↓

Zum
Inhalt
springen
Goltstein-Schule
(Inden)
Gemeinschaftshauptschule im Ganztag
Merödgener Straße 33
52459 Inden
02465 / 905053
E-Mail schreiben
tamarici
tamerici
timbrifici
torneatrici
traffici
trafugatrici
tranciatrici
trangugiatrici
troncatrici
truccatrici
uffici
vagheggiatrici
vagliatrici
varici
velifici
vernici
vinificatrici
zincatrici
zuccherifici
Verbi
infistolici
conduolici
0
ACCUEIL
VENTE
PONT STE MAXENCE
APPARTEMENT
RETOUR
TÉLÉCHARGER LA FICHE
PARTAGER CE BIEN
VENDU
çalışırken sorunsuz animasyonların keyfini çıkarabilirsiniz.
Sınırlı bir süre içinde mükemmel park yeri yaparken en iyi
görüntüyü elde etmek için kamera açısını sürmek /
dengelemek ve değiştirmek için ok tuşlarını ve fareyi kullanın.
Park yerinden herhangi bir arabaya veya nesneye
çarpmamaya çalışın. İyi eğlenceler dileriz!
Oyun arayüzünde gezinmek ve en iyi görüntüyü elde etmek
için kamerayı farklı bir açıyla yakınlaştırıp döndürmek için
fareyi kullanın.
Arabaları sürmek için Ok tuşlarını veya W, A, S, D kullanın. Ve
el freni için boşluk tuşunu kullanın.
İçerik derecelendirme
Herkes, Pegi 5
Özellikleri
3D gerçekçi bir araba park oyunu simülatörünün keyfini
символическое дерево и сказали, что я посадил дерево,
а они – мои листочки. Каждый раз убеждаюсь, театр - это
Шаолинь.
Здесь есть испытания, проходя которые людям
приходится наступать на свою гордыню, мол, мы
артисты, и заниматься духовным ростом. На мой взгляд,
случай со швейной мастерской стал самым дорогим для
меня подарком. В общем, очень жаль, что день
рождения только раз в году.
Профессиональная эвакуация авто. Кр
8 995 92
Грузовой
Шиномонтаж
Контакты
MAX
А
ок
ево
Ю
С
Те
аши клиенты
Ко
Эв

↑

Count the lines in the items that contain the word "elde" and give only that number.

2